Fenix does not carry out domestic or residential spray foam insulation. Our foam injection work is for industrial and commercial clients — M&E contractors, building services engineers, and plant operators — where the application is a defined technical requirement, not a retrofit energy measure.
The distinction matters. Residential spray foam has attracted significant scrutiny around mortgage valuation and property sale issues. Industrial foam injection is a different product, used in a different context, specified for a different reason, and applied by contractors with the equipment and experience to manage the installation correctly in an occupied or operational building.
Fenix selects the foam product to match the application: closed-cell polyurethane for structural voids where strength and moisture resistance are required, open-cell for acoustic void filling where a rigid system would transmit vibration, and specialist fire-rated systems where fire compartmentation is a requirement. We document the product specification, the filling process, and the result — with before and after photography as standard on occupied buildings.
For M&E contractors working on complex existing buildings where conventional insulation access has not been designed in, Fenix foam injection work provides a practical, documentable solution that avoids the cost and programme disruption of opening up the fabric.

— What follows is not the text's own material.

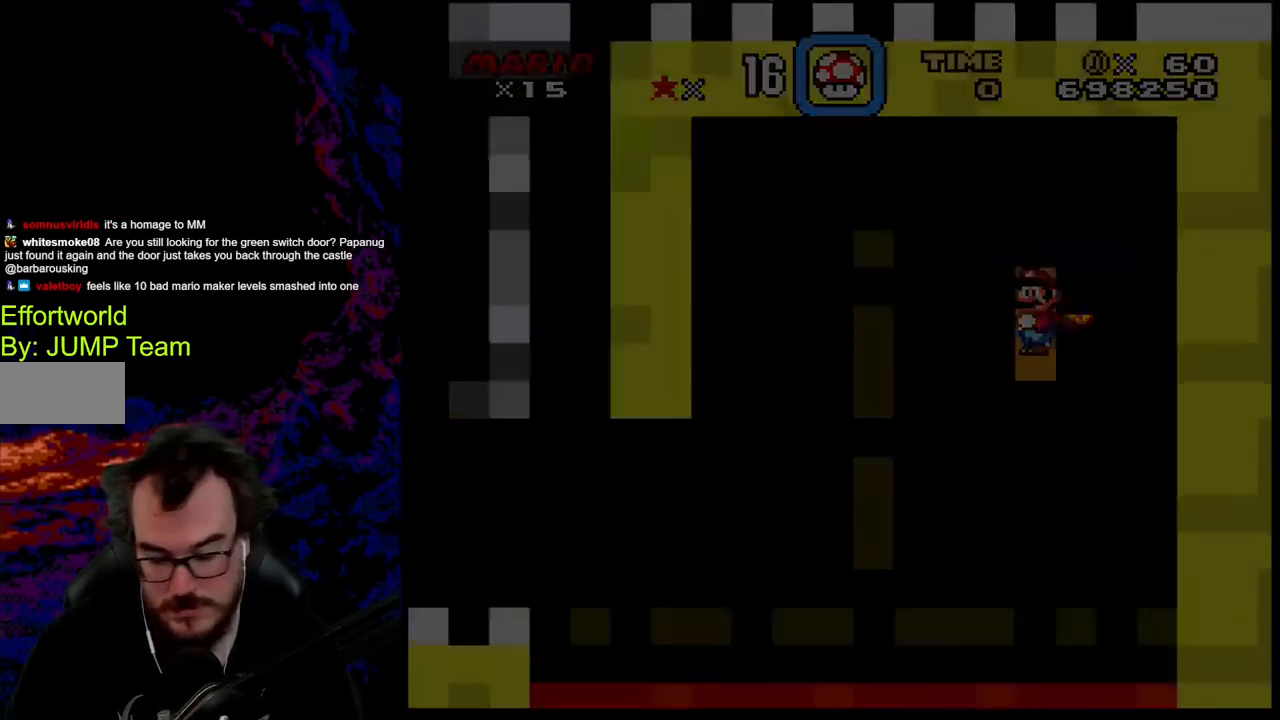
{"buttons": ["B", "Y"], "events": [[50, "DPAD_UP", "up"], [117, "X", "up"], [300, "B", "down"], [317, "Y", "down"]]}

Foam injection fills a specific gap in the insulation toolbox. Where a space needs insulating but access is limited to a drilled hole, where a void needs sealing against both heat loss and air infiltration, or where a conventional bat or roll system would degrade or collapse over time, injected foam is the engineered solution.
Common applications include insulating voids in pre-existing ductwork casing, filling cavity spaces in industrial enclosures where equipment access prevents conventional insulation, insulating inaccessible pipework routes in existing buildings, and filling voids in insulated panels where the original insulation has compressed or degraded.
The foam must be the right product for the application — fire performance, density, and closed-cell versus open-cell structure all vary between products and determine suitability for the specific void and temperature range.
Industrial foam injection is the controlled application of a specification-grade polyurethane foam into a defined void, cavity, or inaccessible space through a drilled access point. It is used where a void needs insulating but conventional insulation materials cannot be installed — either because access is limited to a small hole, or because the void geometry makes conventional insulation impractical. This is distinct from residential spray foam — the products, processes, and applications are different.
No. Fenix does not carry out residential spray foam insulation — loft spray foam, cavity wall foam, or domestic EWI foam. Our foam injection work is for industrial, commercial, and M&E contractor clients where the application is a defined technical requirement. We use specification-grade industrial foam products selected for the specific application, density, temperature range, and fire performance required.
We foam-inject ductwork cavities, voids in industrial enclosures, inaccessible pipe duct spaces, degraded insulated panel voids, and service risers and plant room voids where conventional insulation is impractical. The key requirement is that the void is bounded — foam injection fills a contained space. We assess each application individually to confirm that foam injection is appropriate and that the void geometry can accommodate the expansion pressure of the injected foam.
Fenix specifies the foam product to match the application. Closed-cell polyurethane is used for structural voids where moisture resistance and compressive strength are required. Open-cell foam is used for acoustic void filling where rigid foam would transmit vibration. Fire-rated foam systems are used where fire compartmentation requirements apply. We do not use a single product across all applications — specification depends on the void type, temperature range, fire performance requirement, and whether the space is occupied.
Yes. All foam injection work is documented with the product specification, the injection protocol, and before and after photography. For occupied buildings, we provide a written scope of work before starting and a completion record after. Where the foam system needs to meet a specific fire rating or thermal performance figure, we provide the product certification as part of the handover documentation.